Впрочем, они казались мне оба одинаково отвратительными, лживыми, неискренними. Может быть, это бродила во мне врождённая порочность, которую предсказал тогда запрещённый философ Фрейд, чьи труды я освоил только сейчас, и я страдал отцененавистничеством, ревнуя его к собственной матери? Не знаю.
Знаю только, что весь мой мир перевернулся. Хорошо хоть, что я победил на лыжах рыжего Щепкина, да и Дудников от меня отстал в те дни я мог бы запросто пырнуть любого из них кухонным ножом — до того я был в отчаянии, в затмении, в абсурдном каком-то сумасшествии, оставаясь в то же время тихим и внешне даже подавленным.
Ах, как я ненавидел своих родителей! Ходят как ни в чём не бывало, переговариваются о каких-то домашних пустяках и делают вид, что ничего не происходит. А живот у мамы всё округляется.
Бабушка почему-то возникала теперь лишь изредка, тут же торопясь смущённо исчезнуть, но и она будто не видела меня и не чувствовала моего состояния, пробегая по мне отсутствующим, ничего не замечающим взглядом. И тут всё сходилось: такое бабушкино поведение тоже неспроста, она же так всегда меня понимала, а тут… Бабушка сшила маме просторный халат, но вот, странно, они теперь совершенно не шушукались, когда я был дома, — тоже говорили о чём попало, только не об этом. Я догадывался: зачем им шушукаться, если меня дома почти не бывает с утра в школе, потом тренировка, прибегу на часок-другой, уроки подучить, и дальше, к Кимке. Разве не обидно это ведь Софья Васильевна наш с Кимкой табачный душок разнюхала, а не мама.
Да, думал я, так вот оно всё и устроено в этой несправедливой жизни — никто никому не нужен.

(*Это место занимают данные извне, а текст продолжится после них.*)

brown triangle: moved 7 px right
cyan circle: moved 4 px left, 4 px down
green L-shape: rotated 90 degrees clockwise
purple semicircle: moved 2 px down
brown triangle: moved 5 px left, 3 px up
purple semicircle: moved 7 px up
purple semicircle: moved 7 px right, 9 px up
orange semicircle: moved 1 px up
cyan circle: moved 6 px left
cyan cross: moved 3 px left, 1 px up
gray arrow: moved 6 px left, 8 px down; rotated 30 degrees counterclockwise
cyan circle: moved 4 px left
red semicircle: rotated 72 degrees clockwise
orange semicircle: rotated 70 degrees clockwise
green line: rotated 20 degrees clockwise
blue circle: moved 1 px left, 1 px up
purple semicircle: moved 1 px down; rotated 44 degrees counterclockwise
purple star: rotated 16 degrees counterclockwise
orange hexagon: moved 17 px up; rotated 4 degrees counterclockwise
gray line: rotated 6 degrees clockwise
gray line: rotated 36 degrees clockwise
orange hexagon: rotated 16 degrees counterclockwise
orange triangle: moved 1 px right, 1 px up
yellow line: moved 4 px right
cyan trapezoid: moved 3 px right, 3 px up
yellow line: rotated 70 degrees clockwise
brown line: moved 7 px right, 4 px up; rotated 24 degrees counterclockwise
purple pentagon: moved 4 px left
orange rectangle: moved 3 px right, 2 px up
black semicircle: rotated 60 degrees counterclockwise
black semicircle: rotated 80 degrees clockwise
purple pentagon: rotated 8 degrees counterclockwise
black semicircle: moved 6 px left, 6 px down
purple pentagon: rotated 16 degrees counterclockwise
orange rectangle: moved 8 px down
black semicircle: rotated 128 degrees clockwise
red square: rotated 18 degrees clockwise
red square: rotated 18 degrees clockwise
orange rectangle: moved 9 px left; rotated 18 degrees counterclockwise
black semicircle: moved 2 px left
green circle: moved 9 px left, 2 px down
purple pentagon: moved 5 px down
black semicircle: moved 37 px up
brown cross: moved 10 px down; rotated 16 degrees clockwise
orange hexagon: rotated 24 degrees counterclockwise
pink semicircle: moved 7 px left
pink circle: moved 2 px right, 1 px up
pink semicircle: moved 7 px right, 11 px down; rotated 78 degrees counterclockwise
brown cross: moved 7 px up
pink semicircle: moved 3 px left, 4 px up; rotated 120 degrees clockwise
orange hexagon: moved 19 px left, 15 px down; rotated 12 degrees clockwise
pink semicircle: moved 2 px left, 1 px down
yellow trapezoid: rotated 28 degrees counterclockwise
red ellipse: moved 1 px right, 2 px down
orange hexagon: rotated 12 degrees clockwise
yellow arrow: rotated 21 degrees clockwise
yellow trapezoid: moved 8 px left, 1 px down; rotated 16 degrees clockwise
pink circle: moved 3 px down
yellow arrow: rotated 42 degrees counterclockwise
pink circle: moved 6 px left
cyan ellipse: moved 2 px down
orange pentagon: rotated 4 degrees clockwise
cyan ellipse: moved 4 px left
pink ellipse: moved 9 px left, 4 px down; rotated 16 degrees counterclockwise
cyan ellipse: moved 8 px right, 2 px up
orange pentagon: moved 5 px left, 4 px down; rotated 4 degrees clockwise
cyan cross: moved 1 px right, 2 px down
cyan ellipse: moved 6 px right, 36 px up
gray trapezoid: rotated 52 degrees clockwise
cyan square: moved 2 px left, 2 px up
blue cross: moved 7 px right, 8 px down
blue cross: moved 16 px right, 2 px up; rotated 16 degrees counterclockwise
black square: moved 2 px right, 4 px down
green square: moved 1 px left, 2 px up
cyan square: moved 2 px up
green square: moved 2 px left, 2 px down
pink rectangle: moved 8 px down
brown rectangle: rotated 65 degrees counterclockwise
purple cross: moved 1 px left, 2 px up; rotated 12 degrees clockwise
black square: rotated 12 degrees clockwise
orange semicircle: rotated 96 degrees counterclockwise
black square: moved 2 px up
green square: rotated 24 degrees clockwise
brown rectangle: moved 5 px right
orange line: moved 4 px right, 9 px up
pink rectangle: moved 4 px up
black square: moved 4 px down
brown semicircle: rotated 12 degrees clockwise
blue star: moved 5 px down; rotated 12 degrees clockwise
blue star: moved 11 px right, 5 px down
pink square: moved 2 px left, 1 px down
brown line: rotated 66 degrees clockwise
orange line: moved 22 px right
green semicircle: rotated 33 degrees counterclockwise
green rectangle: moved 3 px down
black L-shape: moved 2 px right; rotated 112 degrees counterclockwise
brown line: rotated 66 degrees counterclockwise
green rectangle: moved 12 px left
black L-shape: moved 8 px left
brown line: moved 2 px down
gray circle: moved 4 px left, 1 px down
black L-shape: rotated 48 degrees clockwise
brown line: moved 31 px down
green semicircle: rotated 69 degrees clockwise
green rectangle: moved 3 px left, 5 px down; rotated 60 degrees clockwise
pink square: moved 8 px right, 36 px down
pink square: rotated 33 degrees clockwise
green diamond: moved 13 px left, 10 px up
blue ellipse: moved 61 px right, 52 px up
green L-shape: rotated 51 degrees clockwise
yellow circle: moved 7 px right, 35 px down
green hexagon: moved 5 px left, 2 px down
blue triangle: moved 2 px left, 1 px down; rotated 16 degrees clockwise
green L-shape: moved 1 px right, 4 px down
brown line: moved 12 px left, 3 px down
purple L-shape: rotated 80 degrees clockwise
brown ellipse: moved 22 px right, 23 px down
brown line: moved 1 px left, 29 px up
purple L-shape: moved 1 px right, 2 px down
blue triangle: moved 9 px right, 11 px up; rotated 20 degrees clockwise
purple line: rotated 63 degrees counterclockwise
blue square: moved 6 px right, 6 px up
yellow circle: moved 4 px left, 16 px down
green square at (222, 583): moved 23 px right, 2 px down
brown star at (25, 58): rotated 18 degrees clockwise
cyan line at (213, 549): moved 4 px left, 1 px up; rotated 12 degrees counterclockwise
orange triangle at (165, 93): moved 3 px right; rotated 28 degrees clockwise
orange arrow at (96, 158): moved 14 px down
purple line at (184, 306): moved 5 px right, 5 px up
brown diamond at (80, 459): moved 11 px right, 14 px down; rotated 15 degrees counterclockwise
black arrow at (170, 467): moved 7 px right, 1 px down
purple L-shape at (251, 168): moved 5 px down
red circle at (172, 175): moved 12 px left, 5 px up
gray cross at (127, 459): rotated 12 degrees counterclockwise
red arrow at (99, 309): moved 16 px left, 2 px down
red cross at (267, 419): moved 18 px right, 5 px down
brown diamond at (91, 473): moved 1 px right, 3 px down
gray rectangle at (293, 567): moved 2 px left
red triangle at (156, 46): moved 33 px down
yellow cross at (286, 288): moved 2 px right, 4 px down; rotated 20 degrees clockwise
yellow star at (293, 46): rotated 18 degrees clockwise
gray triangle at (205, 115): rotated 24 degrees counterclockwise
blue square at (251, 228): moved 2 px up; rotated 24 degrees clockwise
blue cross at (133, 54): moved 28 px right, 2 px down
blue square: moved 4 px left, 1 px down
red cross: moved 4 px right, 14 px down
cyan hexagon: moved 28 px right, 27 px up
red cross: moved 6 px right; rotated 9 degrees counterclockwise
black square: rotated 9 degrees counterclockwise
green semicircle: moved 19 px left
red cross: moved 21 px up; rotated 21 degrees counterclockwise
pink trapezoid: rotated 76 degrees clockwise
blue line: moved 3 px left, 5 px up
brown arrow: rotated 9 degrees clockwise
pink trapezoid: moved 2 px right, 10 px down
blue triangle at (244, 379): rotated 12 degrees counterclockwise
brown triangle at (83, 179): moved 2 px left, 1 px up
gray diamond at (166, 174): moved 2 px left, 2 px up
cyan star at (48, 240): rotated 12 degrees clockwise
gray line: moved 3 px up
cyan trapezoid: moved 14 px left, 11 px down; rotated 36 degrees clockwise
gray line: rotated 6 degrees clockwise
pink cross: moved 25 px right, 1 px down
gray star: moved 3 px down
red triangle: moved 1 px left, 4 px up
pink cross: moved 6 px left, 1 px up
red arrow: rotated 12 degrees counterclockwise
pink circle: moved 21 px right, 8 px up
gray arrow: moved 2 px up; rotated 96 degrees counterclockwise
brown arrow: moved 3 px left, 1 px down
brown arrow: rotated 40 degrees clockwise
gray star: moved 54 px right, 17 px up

Бултыхаясь в своих скользких думах и не решаясь ими поделиться, однажды, ни с того ни с сего, я спросил Кимку во время лёгкой атлетики, указав на одну девчонку, Валентину:
— Тебя эти ляжки не волнуют?
Не то чтобы это было моё собственное выражение, скорее я где-нибудь услышал его на задворках взрослой жизни, а может, всё-таки и сам придумал в своих пакостных внутренних дебатах. Всякого рода такие штучки беспрестанно ползли в мою саднящую голову, — и сцена бесстыжего прелюбодеяния нашей вожатой Марианны перед ликом товарища Сталина, и прошлогодние мои посещения летнего душа, и отвращение к самому себе, нежелание жить, всплывали вновь и вновь. Впрочем, желание умереть как-то со временем ослабло, зато укрепилось именно вот это — страстное хотение раскопать всю эту мерзость, окружающую людей. Да вообще всё вокруг мерзость, всё, всё, всё, и люди только притворяются обычными, нормальными, естественными.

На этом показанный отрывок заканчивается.